Boris Charmatz et Olivier Dubois séduisent le Festival de Marseille
En ce dernier weekend du Festival de Marseille, le public était une nouvelle fois au rendez-vous et ravi d’avoir assisté à deux propositions diamétralement opposées : l’élégance moderne de Somnole au Théâtre de la Joliette et la reprise de l’ancien tube Tragédie à la Criée.
18H- Somnole réveille les foules.
Boris Charmatz siffle inlassablement depuis plus d’un an maintenant. La pièce a énormément tourné depuis sa création à Lille, son passage remarqué à Saint Eustache lors du Festival d’Automne, puis aux Hivernales à Avignon cet hiver. Nous le retrouvons une nouvelle fois et comme à chaque fois, ce solo somptueux et sensible change d’intention dès qu’il change de lieu.
Le théâtre de la Joliette est un petit théâtre de quelques centaines de places. Le rapport entre la salle et la scène est égal. Il y a une forme d’intimité immédiate qui s’installe quand le chorégraphe et danseur arrive dans la pénombre verte pensée par Yves Godin, les bras excessivement étirés. Nous le découvrons plus fragile que d’habitude, vraiment cueilli au réveil.
Le nouveau directeur du Tanztheater Wuppertal Pina Bausch siffle doucement pour se chauffer, chaque muscle y passe, jusqu’à la tête qu’il fait se pencher de chaque côté. Dans ce lieu, contrairement à l’espace immense de La FabricA (une salle de répétition et de spectacle à Avignon aux dimensions de la Cour d’Honneur, soit près de 800 m2), il n’est pas abandonné, il est au contraire soutenu.
La pièce très écrite est l’occasion pour le danseur de dresser un autoportrait très original. Il saute très haut sans trampoline et il court vite comme dans Partita 2. Il tombe comme dans Levée des conflits. Il questionne, comme il le faisait avec Anne Teresa de Keersmaeker, le lien entre le son et le geste, la musique et le rythme.
Avec Somnole, il choisit d’être sa propre bande son, annulant toute possibilité d’écrasement de la musique sur les pas ou l’inverse. Cela nous offre un portrait qui s’écoute autant qu’il se regarde, à bout de souffle parfois, les lèvres serrées ailleurs. Il joue aussi des cordes vocales et quelques fois en sort un son. Sa technique se mélange avec les danses pop, comme le slow qui ici devient un crève-cœur d’une beauté rare. Il ne s’économise jamais, offre des cassures très justes dans cette pièce jamais littérale.
21h – Tragédie, new edit
Nous sommes en 2012. Le nom d’Olivier Dubois est encore inconnu. Le chorégraphe et danseur est au début de sa carrière. Cloître des Carmes, plein air, bestiaires de gargouilles flippantes. 22h ce 29 juillet. C’est la déflagration. Tragédie est vue comme le choc de cette édition.

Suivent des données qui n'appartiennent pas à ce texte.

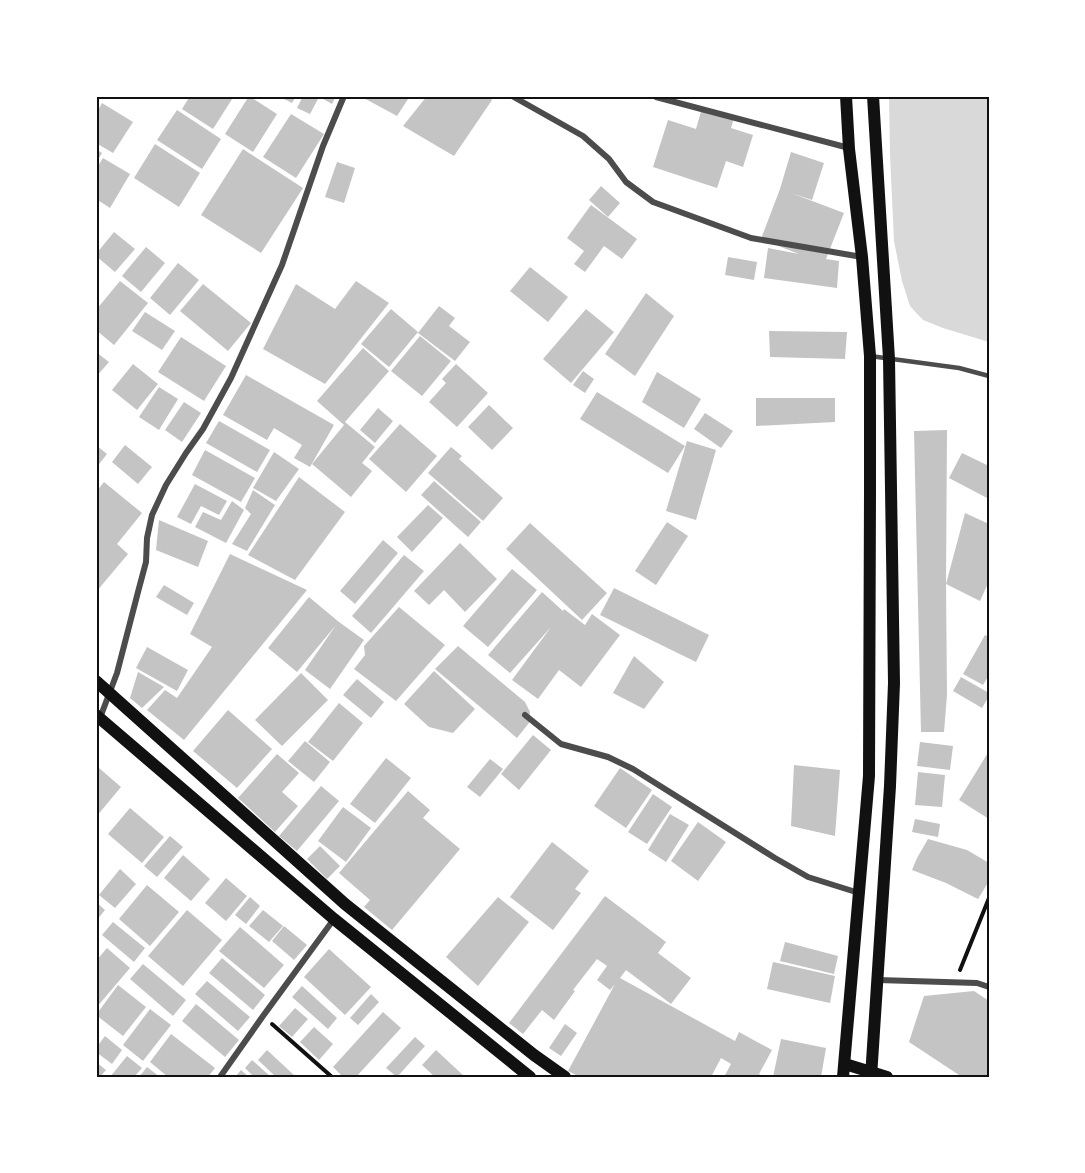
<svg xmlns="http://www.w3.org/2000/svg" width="1085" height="1173" viewBox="0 0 1085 1173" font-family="Arial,sans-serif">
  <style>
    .water { fill: #d9d9d9 }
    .building { fill: #c4c4c4 }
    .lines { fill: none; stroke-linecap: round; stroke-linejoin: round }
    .path { stroke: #111; stroke-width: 4 }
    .service { stroke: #4c4c4c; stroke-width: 4.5 }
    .minor { stroke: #4c4c4c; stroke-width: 6 }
    .secondary { stroke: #111; stroke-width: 12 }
    .neatline { fill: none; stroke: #111; stroke-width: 2 }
  </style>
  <rect width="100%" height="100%" fill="#fff"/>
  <path class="water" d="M889,96H989V342L943,328L923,320L910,306L902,281L894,241L890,155Z"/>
  <g class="building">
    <path d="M190,96H234L213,129L182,109Z"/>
    <path d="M249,96L277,114L253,152L225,134Z"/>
    <path d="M278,96H296L292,103Z"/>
    <path d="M303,96H312L318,99L310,114L297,108Z"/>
    <path d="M318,96H336L332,104Z"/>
    <path d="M360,96H410L397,116Z"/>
    <path d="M427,96H487L492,100L454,156L403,126Z"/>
    <path d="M102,103L133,122L113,153L96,143V114Z"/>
    <path d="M702,108L734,118L731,128L753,135L743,167L726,161L717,188L653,167L668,120L696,129Z"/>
    <path d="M177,110L221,139L202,169L157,140Z"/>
    <path d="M291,114L324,134L296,178L263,157Z"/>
    <path d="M155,144L200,173L179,207L134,178Z"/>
    <path d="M96,149L102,153L96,163Z"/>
    <path d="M243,149L303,188L261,253L201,215Z"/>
    <path d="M791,152L824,163L812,200L791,193L844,213L826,259L839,261L837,288L764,278L768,248L799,254L761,239L780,189Z"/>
    <path d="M103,158L130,174L110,208L96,199V169Z"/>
    <path d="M337,162L355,168L344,203L325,197Z"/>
    <path d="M601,186L620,203L608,217L589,200Z"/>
    <path d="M591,205L637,239L622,259L604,246L585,272L574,264L584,251L567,238Z"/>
    <path d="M114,232L135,249L115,272L96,256V254Z"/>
    <path d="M146,247L165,263L141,292L122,276Z"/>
    <path d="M728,257L757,262L754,280L725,275Z"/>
    <path d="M178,263L199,280L170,315L150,298Z"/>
    <path d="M530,267L568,297L548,322L510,291Z"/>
    <path d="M120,281L148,303L114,345L96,330V310Z"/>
    <path d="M356,281L389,303L325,384L263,349L296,284L335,309Z"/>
    <path d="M203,284L251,323L228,351L180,311Z"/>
    <path d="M646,293L674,316L635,376L605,354Z"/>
    <path d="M439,306L455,318L449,326L470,342L455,361L418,333Z"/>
    <path d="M391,309L418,332L389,367L361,344Z"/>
    <path d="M586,309L614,332L571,383L543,359Z"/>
    <path d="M145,312L175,331L162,350L132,331Z"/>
    <path d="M769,331L847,332L845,359L770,357Z"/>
    <path d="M420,336L451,361L422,396L391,371Z"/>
    <path d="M181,337L226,366L204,401L158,372Z"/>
    <path d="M363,348L389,371L345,422L375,447L362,463L372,471L351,497L312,464L344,425L317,401Z"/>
    <path d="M96,352L109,362L96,377Z"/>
    <path d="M133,364L158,384L137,410L112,390Z"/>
    <path d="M456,364L488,393L457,427L429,402L446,383L442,379Z"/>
    <path d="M583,371L594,379L585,393L573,385Z"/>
    <path d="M657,372L701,399L684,428L642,402Z"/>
    <path d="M246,375L334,425L310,467L294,458L302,445L274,428L267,440L223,415Z"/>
    <path d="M159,387L178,399L159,430L139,417Z"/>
    <path d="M597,392L685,446L668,473L580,419Z"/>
    <path d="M756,398H835V422L756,426Z"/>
    <path d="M184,402L201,413L182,442L165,430Z"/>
    <path d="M489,405L513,428L492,450L468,427Z"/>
    <path d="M378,408L393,421L375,443L360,430Z"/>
    <path d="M705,413L733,431L721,448L694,429Z"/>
    <path d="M219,421L270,450L257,472L206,443Z"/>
    <path d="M400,424L437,456L406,492L369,459Z"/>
    <path d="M947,430L946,584L965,513L989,524V581L980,601L946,584L947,695L944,732H921L914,431Z"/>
    <path d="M687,441L716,450L696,520L666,511Z"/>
    <path d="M96,445L107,454L96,468Z"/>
    <path d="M125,445L152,467L138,484L112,462Z"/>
    <path d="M451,447L462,456L459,459L503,498L483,521L428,473Z"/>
    <path d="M205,450L255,478L241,502L192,475Z"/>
    <path d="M274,452L299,469L276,501L253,488Z"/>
    <path d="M962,453L989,466V499L949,478Z"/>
    <path d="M299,477L345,512L295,580L248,555Z"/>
    <path d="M434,481L481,522L468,537L421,495Z"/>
    <path d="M104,482L142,513L117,544L128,554L96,592V492Z"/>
    <path d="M195,484L227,501L219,515L201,506L191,524L177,517Z"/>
    <path d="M253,490L275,505L247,551L232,544L251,514L245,508Z"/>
    <path d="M232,501L244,510L226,543L195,527L203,512L221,520Z"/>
    <path d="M428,505L443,518L412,552L397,537Z"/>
    <path d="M159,520L208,541L198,567L156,550Z"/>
    <path d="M667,522L688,536L656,585L635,571Z"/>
    <path d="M530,523L607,593L582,620L506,549Z"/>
    <path d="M383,540L398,553L355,604L340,591Z"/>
    <path d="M460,543L497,579L465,612L444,590L429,605L414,591Z"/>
    <path d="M230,554L307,590L184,740L147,710L165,690L177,698L212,647L190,634Z"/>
    <path d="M404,555L424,571L371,633L352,616Z"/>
    <path d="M512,569L537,590L488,647L463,626Z"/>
    <path d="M164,585L194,603L187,615L156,597Z"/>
    <path d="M614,588L709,635L696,662L600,615Z"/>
    <path d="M542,592L563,611L564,609L585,625L592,614L620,635L581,687L559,670L538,699L512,680L551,627L510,673L488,655Z"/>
    <path d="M309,597L339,622L364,640L330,689L305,670L336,625L297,672L268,648Z"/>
    <path d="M399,607L445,645L396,701L354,669L365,655L364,646Z"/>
    <path d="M985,635L989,637V675L983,685L963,674Z"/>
    <path d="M458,646L525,702L530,712L529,723L517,738L435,669Z"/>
    <path d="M147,647L188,670L177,691L136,668Z"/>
    <path d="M634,656L664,682L644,709L613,693Z"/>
    <path d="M434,671L475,709L453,733L429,727L404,704Z"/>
    <path d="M138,672L164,687L142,708L130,698Z"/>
    <path d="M301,673L328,700L282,746L255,720Z"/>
    <path d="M961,677L989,693V696L982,708L953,691Z"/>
    <path d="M357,679L384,702L371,718L343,695Z"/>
    <path d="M339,703L363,723L333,761L308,742Z"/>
    <path d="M228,710L272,749L237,788L193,751Z"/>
    <path d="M533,735L551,750L519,790L501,774Z"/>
    <path d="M305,741L330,762L314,782L288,761Z"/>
    <path d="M920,742L953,746L950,770L917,766Z"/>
    <path d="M989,751V819L959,800Z"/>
    <path d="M277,754L299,773L282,792L298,806L275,832L238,798Z"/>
    <path d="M386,758L411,778L375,823L350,804Z"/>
    <path d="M490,759L503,769L480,797L467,787Z"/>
    <path d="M794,765L840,770L835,836L791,826Z"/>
    <path d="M99,768L121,787L96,817V771Z"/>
    <path d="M620,768L652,790L626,828L594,806Z"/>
    <path d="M918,772L945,775L942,807L915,805Z"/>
    <path d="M321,786L339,801L297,851L279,836Z"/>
    <path d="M408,791L430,810L423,818L460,849L392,930L364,907L370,900L339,873Z"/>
    <path d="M653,794L672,807L647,844L628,832Z"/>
    <path d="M343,807L371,828L346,862L318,841Z"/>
    <path d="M130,808L164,837L142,863L108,834Z"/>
    <path d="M670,814L689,825L666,862L648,850Z"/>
    <path d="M915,819L940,824L938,837L912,832Z"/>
    <path d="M698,822L726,842L698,881L671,861Z"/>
    <path d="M170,836L183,847L157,877L144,866Z"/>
    <path d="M928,839L967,850L989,863V881L978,899L946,883L912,870L917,858Z"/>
    <path d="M552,842L589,871L575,889L581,893L553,930L510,897Z"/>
    <path d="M320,846L340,866L327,879L307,859Z"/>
    <path d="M183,855L210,879L191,901L164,878Z"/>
    <path d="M120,869L136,884L115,908L99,895Z"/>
    <path d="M226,878L247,896L226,921L205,903Z"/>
    <path d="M147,885L179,912L150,946L119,919Z"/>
    <path d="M605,896L666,942L658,953L691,978L671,1004L626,970L620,978L735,1041L739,1032L772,1050L759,1074L765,1077H724L731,1064L721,1058L711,1077H580L568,1071L615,984L610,990L597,980L607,966L597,959L573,990L575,991L554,1020L542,1010L523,1034L509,1023Z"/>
    <path d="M250,897L260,906L246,924L235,915Z"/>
    <path d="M498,897L529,922L478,986L446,957Z"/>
    <path d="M96,902L105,910L96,921Z"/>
    <path d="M187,910L222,940L183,986L148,956Z"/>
    <path d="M263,910L283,926L269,942L249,926Z"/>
    <path d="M113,922L145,948L134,962L102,935Z"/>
    <path d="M284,926L307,945L294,960L272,941Z"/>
    <path d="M240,927L284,965L264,988L219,951Z"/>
    <path d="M785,942L838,956L834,974L780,961Z"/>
    <path d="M107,948L130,968L96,1008V961Z"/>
    <path d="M329,949L371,987L345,1015L304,977Z"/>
    <path d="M222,958L265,995L253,1010L209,973Z"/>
    <path d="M773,962L835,976L830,1003L767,989Z"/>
    <path d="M143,964L186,1000L173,1016L130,979Z"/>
    <path d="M207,981L250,1017L238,1031L195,994Z"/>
    <path d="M118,985L146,1007L123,1036L96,1015Z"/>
    <path d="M302,986L337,1018L328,1029L292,997Z"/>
    <path d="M974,991L989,1001V1077H962L909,1042L924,996Z"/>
    <path d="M371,994L379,1002L358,1025L350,1018Z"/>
    <path d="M196,1004L239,1040L225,1057L182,1021Z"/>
    <path d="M295,1008L308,1019L292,1037L279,1026Z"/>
    <path d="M150,1009L171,1025L143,1061L123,1045Z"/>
    <path d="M383,1012L401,1028L356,1077H343L333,1067Z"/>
    <path d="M565,1024L577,1033L561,1056L549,1048Z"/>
    <path d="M314,1027L333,1044L319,1060L300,1042Z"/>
    <path d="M171,1034L215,1068L208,1077H168L150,1062Z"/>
    <path d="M105,1036L122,1050L112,1064L96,1052V1048Z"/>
    <path d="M415,1037L425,1046L397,1077L386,1068Z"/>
    <path d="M781,1039L826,1048L821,1077H773Z"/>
    <path d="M267,1050L296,1077H276L258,1060Z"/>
    <path d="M436,1050L465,1077H435L422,1065Z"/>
    <path d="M127,1056L142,1068L134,1077H110Z"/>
    <path d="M252,1060L271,1077H254L245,1068Z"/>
    <path d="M96,1062L106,1070L100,1077H96Z"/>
    <path d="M147,1067L160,1077H139Z"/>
    <path d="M241,1070L249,1077H235Z"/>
  </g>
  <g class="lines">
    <g class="path">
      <path d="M960,970L989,898"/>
      <path d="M272,1024L332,1077"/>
    </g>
    <path class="service" d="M870,356L959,368L989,376"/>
    <g class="minor">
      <path d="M512,96L583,136L609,159L626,182L653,202L751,238L862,257"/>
      <path d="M656,97L849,148"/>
      <path d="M525,715L561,744L608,757L633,769L775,858L808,877L859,893"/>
      <path d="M100,718L117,673L138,592L146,562L147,538L152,515L166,485L186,453L203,429L231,378L282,265L323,146L344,96"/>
      <path d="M878,980L977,983L989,987"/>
      <path d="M220,1077L263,1016L334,919"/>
    </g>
    <g class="secondary">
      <path d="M96,681L345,904L534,1055L565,1077"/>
      <path d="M96,715L334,919L530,1077"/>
      <path d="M845,1064L887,1077"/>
      <path d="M843,1077L869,776L870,492V356L862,257L849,149L846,96"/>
      <path d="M871,1077L890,786L894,683L889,359L873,96"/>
    </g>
  </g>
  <rect width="1085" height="1173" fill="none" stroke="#ffffff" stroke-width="195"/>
  <rect x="98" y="98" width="890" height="978" class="neatline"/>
</svg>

Dix ans après, rien n’a changé. Ce qui était une révolution apparaît, dix ans après, dans une décennie qui a connu Meetoo, qui a démonté le patriarcat, qui a redéfini le genre, comme une pièce dans l’air du temps, mais plus d’avant-garde.
Le “New edit” est à trouver dans la distribution qui n’est plus exactement la même et dans l’insertion de moments plus doux. Car Tragédie, au commencement, n’a rien, justement, de doux.
La pièce se compose toujours de trois temps : une « parade », « des épisodes » et « une catharsis ». En lignes, verticales ou horizontales, les 18 danseurs, 9 filles et 9 garçons, de tous les âges, toujours de couleurs et de corps différents, dans une nudité sublimée par une lumière plastique et variable, parfois agressive, ne se mélangent jamais tout en se croisant tout le temps. La maîtrise des changements de direction est étouffante de précision. Les attitudes des visages ne bronchent pas, l’ignorance des uns et des autres est totale.
Cela n’a pas bougé et reste un monument d’écriture chorégraphique. La pièce est une montée en puissance, aidée par la musique techno et rock de François Caffene. Les marches deviennent accidentées, les flux changent de direction, et dans la Tragédie, new edit, il y a un peu d’espoir. Les humains peuvent se rencontrer, enfin. Il n’empêche, les garçons et les filles constituent deux armées bien séparées, même en 2022.
Il est important de voir Tragédie comme une pièce de répertoire, et de toujours la situer dans l’avant-garde du début des années 2010.